Наш мир страшен — он не имеет под собой опоры, в нем негде прислониться, пригорюниться, даже пожаловаться. Спим мы закрывшись одеялом с головой, съежившись, поджавшись в утробной позе, стремясь забыться и уйти в грезы. Зэк не знает, что с ним будет через час, день, неделю. Заснешь, а тебя примочат, обоссут, опомоят; выйдешь на работу — подскользнешься под конвейер. Сейчас твой кореш — друг закадычный, через мгновенье — враг кровный. Мы, чучеки, обидчивые донельзя, мстительные до крови, мы, как инвалиды, вышвырнутые отовсюду, отрезанные, обломанные. Выйдя на так называемую волю, мы нуждаемся в длительной реадаптации ко всему, повторяю, ко всему, мы — чучеки, нас надо наполнять человеческим. Реадаптация к женщине — многие из нас знают ее только по сеансам и пидорному подобию; к родителям, которых мы забыли с тех пор, как не живем интересами семьи; к пище — которой не выдерживают наши баландные желудки, начинаются схватки, запоры, поносы, к тому же у нас нет зубов и мы не жуем, а глотаем проваренное в котлах; к деньгам — мы не знаем, что это такое, как их расходовать; по улицам мы ходим озираясь, как бы кто-нибудь не примочил, как бы камень не упал на голову. Мы наше «чучекское» до конца дней носим с собой и с ним уходим в мир иной.
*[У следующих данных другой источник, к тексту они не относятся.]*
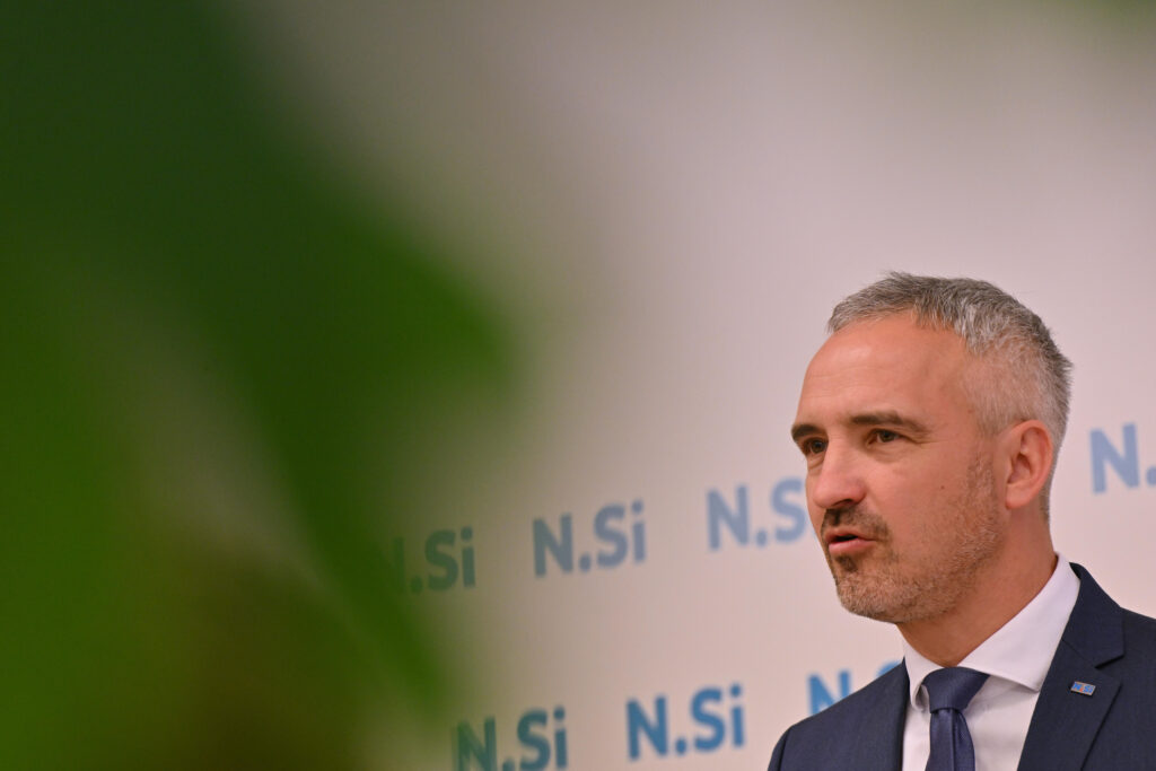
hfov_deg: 10.3
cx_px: 578
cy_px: 386
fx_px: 6423
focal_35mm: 200
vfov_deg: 6.9
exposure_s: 1/160
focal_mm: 200
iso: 2000
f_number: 5.6
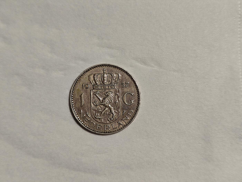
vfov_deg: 31.5
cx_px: 121
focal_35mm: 46
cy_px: 91
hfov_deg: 41.2
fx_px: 322
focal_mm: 6.55
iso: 250
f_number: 1.6
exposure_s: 1/100
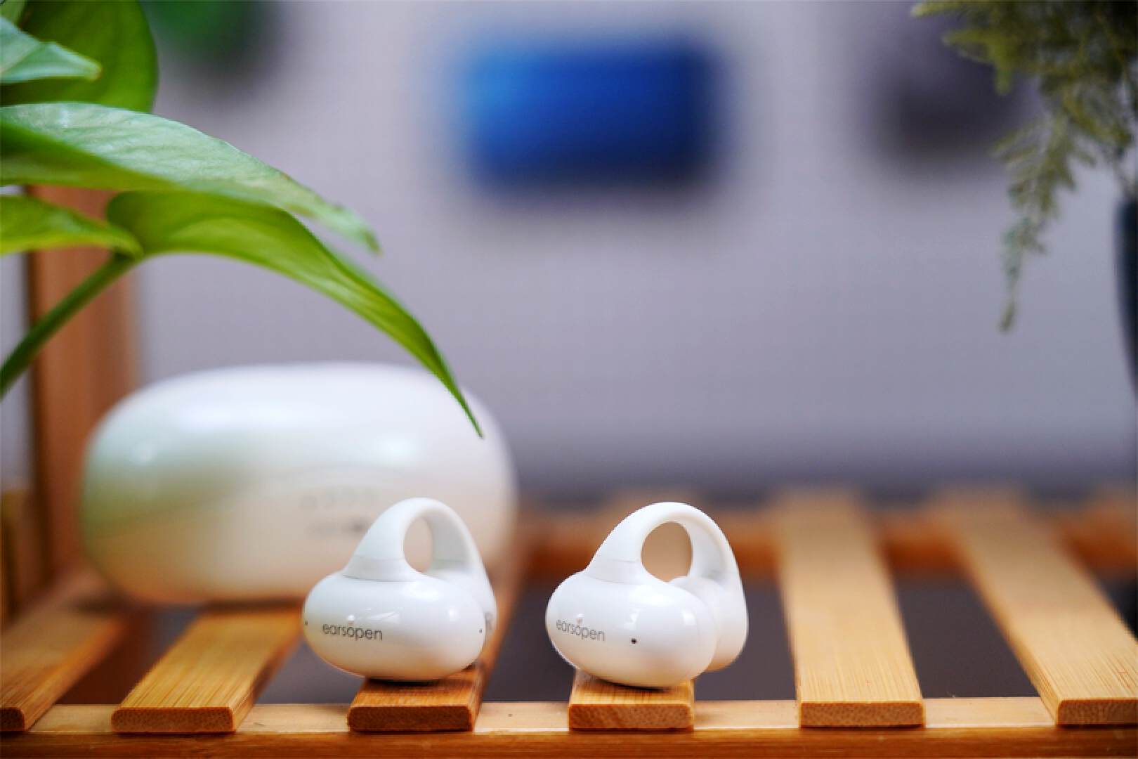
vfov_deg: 14.6
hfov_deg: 21.7
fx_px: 2971
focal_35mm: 94
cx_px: 569
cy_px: 380
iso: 500
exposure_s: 1/100
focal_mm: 94
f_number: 4
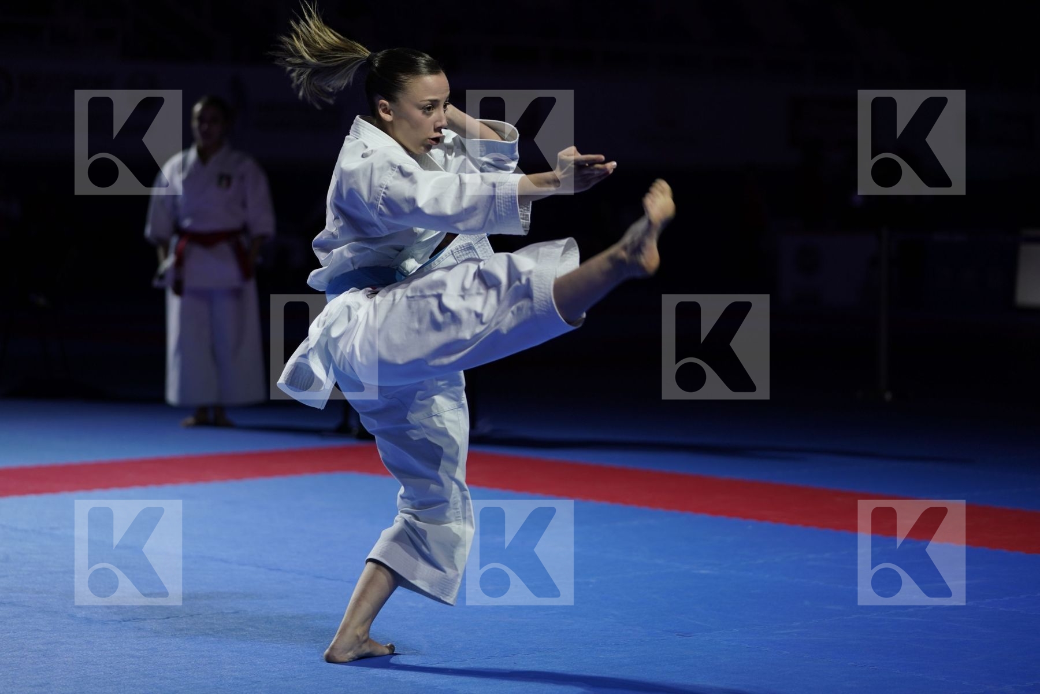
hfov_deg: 19.5
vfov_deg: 13.0
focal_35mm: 105
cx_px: 520
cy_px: 347
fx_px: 3033
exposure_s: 1/500
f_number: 2.8
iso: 500
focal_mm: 105
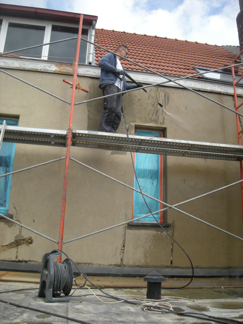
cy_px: 162
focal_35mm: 35
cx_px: 122
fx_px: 328
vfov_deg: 52.6
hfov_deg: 40.7
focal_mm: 5.7
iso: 64
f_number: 5.7
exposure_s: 1/158
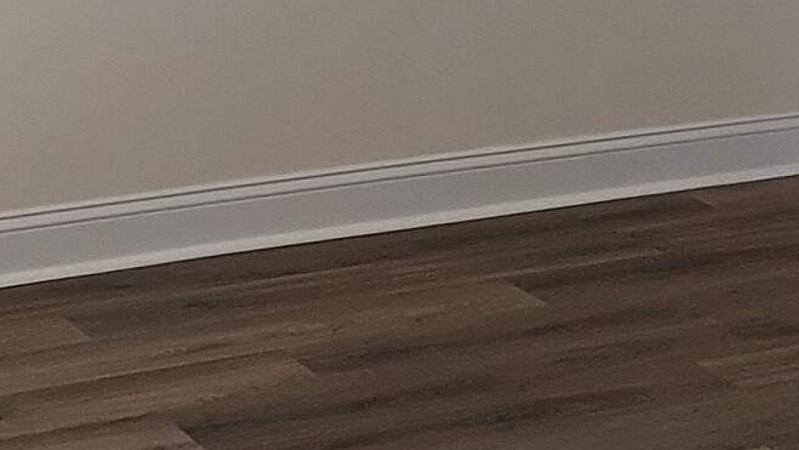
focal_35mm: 119
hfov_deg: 18.0
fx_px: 2522
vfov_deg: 9.6
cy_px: -385
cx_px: 278
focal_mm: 4.6
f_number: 1.8
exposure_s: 1/120
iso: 50
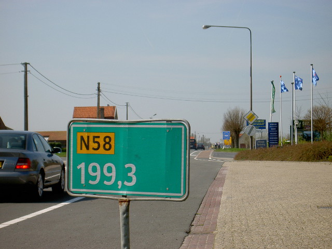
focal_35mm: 102
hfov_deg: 19.3
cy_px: 124
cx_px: 166
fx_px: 978
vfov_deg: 14.5
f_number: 4.9
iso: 50
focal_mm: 16.8
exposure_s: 1/500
Этот же мир мы не хотим описывать, редко кто из нас, уголовников, берется за перо. Если и возьмется, то при содействии жен, обстоятельств, славы, в желании досадить ментам. Так барабинский баклан Толя Марченко стал описывать нашу жизнь в трудах: «Мои показания», «От Тарусы до Чуны», «Живи как все» с помощью им прочитанного В. И. Ленина и жены. Жена была его главной опорой. А зэк, имеющий опору, уже не зэк. Чуть ли не на каждой странице ловила опору в любви к Игорю, видно боясь, что он ее покинет, поэтесса Ирина Ратушинская, описывая свое пребывание в зоне. Она так ничего и не поняла в зэковском мире, назвав книгу «Серый — цвет надежды». Серый никогда не был цветом надежды, он — отражение нор, подвалов, заначек, он — цвет безутешного горя и увядания.